> 抜粋:
::::::::::

「週末映画館でこれ観よう!」今週の編集部オススメ映画は『リベンジgirl』『勝手にふるえてろ』

編集部の週末オススメ映画(12月23日~)

 リアルサウンド映画部の編集スタッフが週替りでお届けする「週末映画館でこれ観よう!」。毎週末にオススメ映画・特集上映をご紹介。今週は、編集スタッフ2人がそれぞれのイチオシ作品をプッシュします。

『リベンジgirl』

 見た目はおじさんだけど中身は少女! そんなリアルサウンド映画部の松田(35歳/独身)がおすすめするのは『リベンジgirl』。

 『植物図鑑 運命の恋、ひろいました』の三木康一郎監督がメガホンを取り、今をときめく桐谷美玲が主演、劇団EXILEの注目株である鈴木伸之が相手役ということで、「よし、久しぶりに胸キュンでもするか!」と期待して試写を鑑賞したのですが、あらゆる意味で予想を覆す展開の数々に、胸キュンどころか魂を削られるような思いをしました。「クリスマスに贈る、この冬、最高のラブストーリー誕生!」というゆるふわなキャッチコピーに油断してはいけません。あくまで主観ですが、本作は観客の心理を巧妙に騙すタイプの映画と思います。

 話の筋はこうです。桐谷美玲演じる宝石美輝は、東京大学主席卒業で元ミス・オブ・ミスキャンパス・グランプリ、そして彼氏は政治家一家の御曹司というパーフェクトガール。でも性格は最悪の一言で、自分以外の女性は全員、身分の低い醜婦だと考えています。ほとんどサイコパスと言って良いでしょう。一方の彼氏、斎藤裕雅(清原翔)もまた政界のプリンスとは名ばかりの極悪マンで、何十人という女性と同時に交際し、妊娠させては金で解決するという、男の風上にも置けないクズです。そんなふたりの恋愛はそもそも最初から破綻しているのですが、裕雅にとっての自分が、何十人と囲っている女性のひとりに過ぎなかったと知った美輝は、復讐心をたぎらせて裕雅と同じ選挙区から出馬することを決意します。

 いったいどんな話なのか、この説明では釈然としない方も多いでしょう。でも、本当にそういう話なのです。桐谷美玲は相変わらずおしゃれで可憐で素敵なのですが、果敢に性格ブスな主人公を演じていて、胸がざわざわします。美輝が大勢の聴衆の前で、誰にも頼まれていないのに「総理大臣を目指します!」と宣言するときのヤバさといったらもう、目も当てられません。おそらく、桐谷美玲が演じていなければ、恋愛映画史上最悪の珍ヒロインとして名を残していた可能性もあるでしょう。正気の沙汰ではありません。

 美輝に比べると、鈴木伸之演じる門脇俊也はかなりまともです。彼の導きによって、美輝は少しづつ人間らしい真心を育むようになり、ようやく恋愛映画らしい流れになっていきます。とはいえ、冒頭30分にわたって繰り広げられる狂人たちのアンサンブルで心を攻撃された後なので、「こいつは本当にまともなのだろうか?」と疑ってしまいます。だって門脇、怒るときの目が本気すぎて怖いんですもの。ぶっきらぼうだけど本当は心優しい好青年という設定ですが、『あなたのことはそれほど』の有島光軌(クズ)のイメージもあってか、なかなか心を許す気になれません。

::::::::::

> 提供項目:
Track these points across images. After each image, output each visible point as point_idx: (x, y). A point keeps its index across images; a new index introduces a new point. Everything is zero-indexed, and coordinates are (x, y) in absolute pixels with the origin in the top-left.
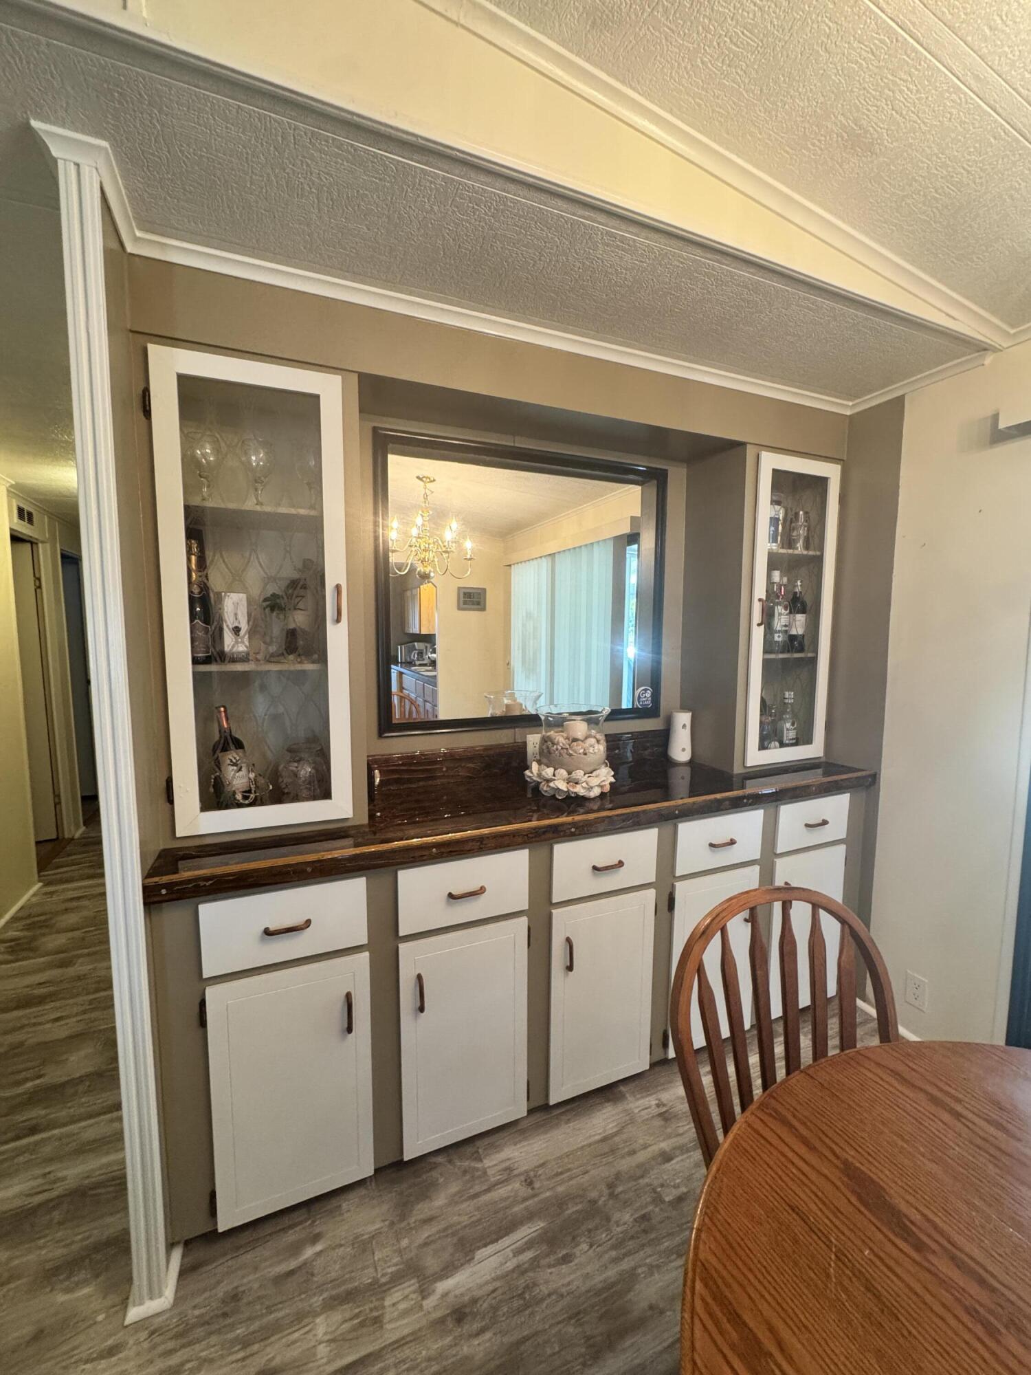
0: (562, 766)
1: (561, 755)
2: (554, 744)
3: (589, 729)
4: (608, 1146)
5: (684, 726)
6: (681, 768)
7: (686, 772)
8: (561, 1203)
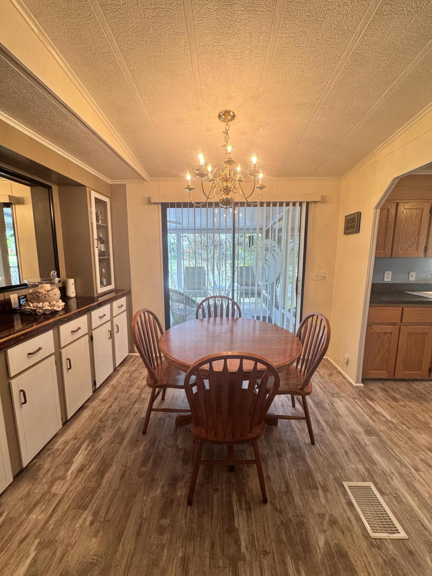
0: (46, 301)
1: (45, 297)
2: (40, 293)
3: (51, 286)
4: (92, 417)
5: (73, 284)
6: (73, 299)
7: (74, 300)
8: (89, 434)
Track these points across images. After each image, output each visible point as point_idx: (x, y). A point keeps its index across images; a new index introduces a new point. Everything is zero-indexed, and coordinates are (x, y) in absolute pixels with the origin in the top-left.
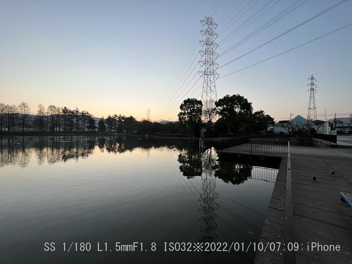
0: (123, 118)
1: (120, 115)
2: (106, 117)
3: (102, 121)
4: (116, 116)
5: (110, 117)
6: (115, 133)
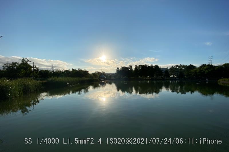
0: (184, 66)
1: (181, 65)
2: (169, 68)
3: (166, 71)
4: (177, 66)
5: (172, 67)
6: (177, 79)
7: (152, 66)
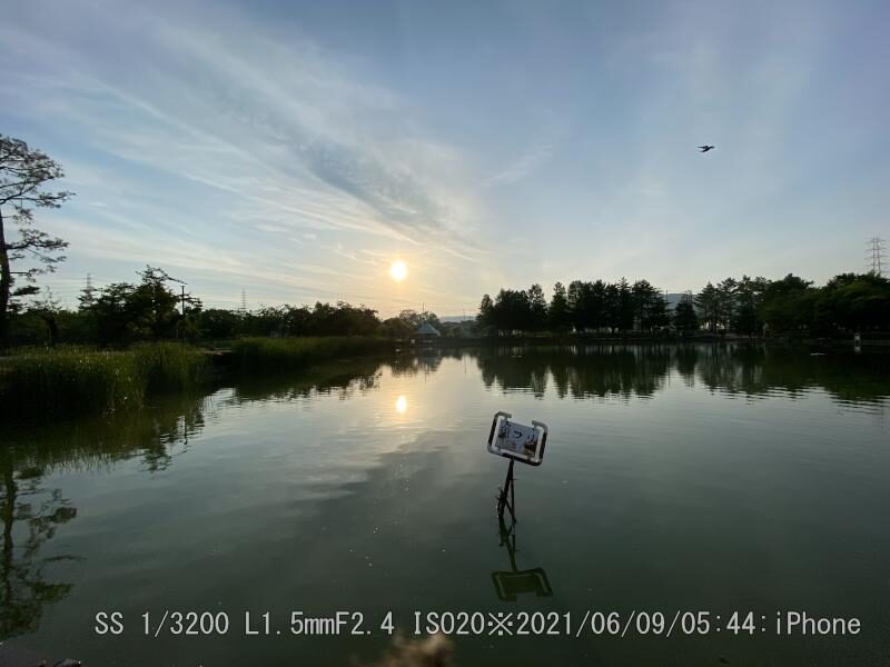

::::::::::

> 課題 1: 映画紹介記事によると、『リベンジgirl』でメガホンを取ったのは誰ですか。
> 課題 2: 映画紹介記事のうち、「編集部の週末オススメ映画(12月23日~)」から「るのは『リベンジgirl』。」までの部分をそのまま書き写してください。
> 課題 3: 映画紹介記事の続きを、最後の文の後から書き継いでください。

> 解答 1: 三木康一郎監督です。

> 解答 2:
編集部の週末オススメ映画(12月23日~)

 リアルサウンド映画部の編集スタッフが週替りでお届けする「週末映画館でこれ観よう!」。毎週末にオススメ映画・特集上映をご紹介。今週は、編集スタッフ2人がそれぞれのイチオシ作品をプッシュします。

『リベンジgirl』

 見た目はおじさんだけど中身は少女! そんなリアルサウンド映画部の松田(35歳/独身)がおすすめするのは『リベンジgirl』。

> 解答 3:
 さて、ここまでの説明でもやはり釈然とはしないでしょうが、少なくとも「とにかく普通の恋愛映画ではない」ということは、おわかりいただけたのではないでしょうか。本当に、変な映画なんです。とはいえ、面白いかどうかという基準で言えば、この映画はかなり面白い! 桐谷美玲と鈴木伸之の凸凹コンビぶりも愉快で、変な人たちだなと思いつつも、いつしかすっかり応援モードになってしまいます。最後には、狐につままれたような気持ちになるどんでん返しも用意されているので、変わった映画が好きな方はぜひ劇場でその顛末を確認してみてください。

■公開情報
『リベンジgirl』
12月23日(土)全国ロードショー
監督:三木康一郎
出演:桐谷美玲、鈴木伸之、清原翔、馬場ふみか、佐津川愛美、大和田伸也
原作:清智英・吉田恵里香『リベンジgirl』
脚本監修:吉田恵里香
脚本:おかざきさとこ
製作幹事:ギャガ/ソニー・ピクチャーズ エンタテインメント
配給:ソニー・ピクチャーズ エンタテインメント
(c)2017 「リベンジgirl」製作委員会
公式サイト:http://revengegirl-movie.jp/

『勝手にふるえてろ』

 わりと雪に強い地方出身なのに朝起きると寒くてふるえてます。そんなリアルサウンド映画部のピュアガール担当・大和田がおすすめするのは『勝手にふるえてろ』。

 今をときめく女優・松岡茉優さんが初主演と聞いて、発表された時点で、絶対みようと意気込んでいた本作、想像以上に楽しめた作品でした。綿谷りささんが手がけた原作の読者からは「暴走女子!」と呼ばれている、主人公のヨシカ(松岡)。脳内破天荒な性格で、会社の同期である月島来留美(石橋杏奈)をはじめ、毎日の生活で関わる人々に対し、ひたすら自身が常日頃から考えている、相手には特に関係ない話題をぶつけまくります。おそらく、先に紹介された宝石美輝(桐谷美玲)とも争えるレベルの、こじらせ女子です。ヨシカに対して「イタイな」と思う人もいるかもしれませんが、それと同じくらいヨシカの考えていることに「あーなんかちょっと分かる」と共感する人も多いはず。ヨシカは思ったことを頭で考えず、思ったらすぐ顔に出すか、口に出す。そんな素直な性格は愛せる部分でもあるし、ヨシカが家でブツブツ言ってるシーンなどは、あるあるな人も多いのかなと思います。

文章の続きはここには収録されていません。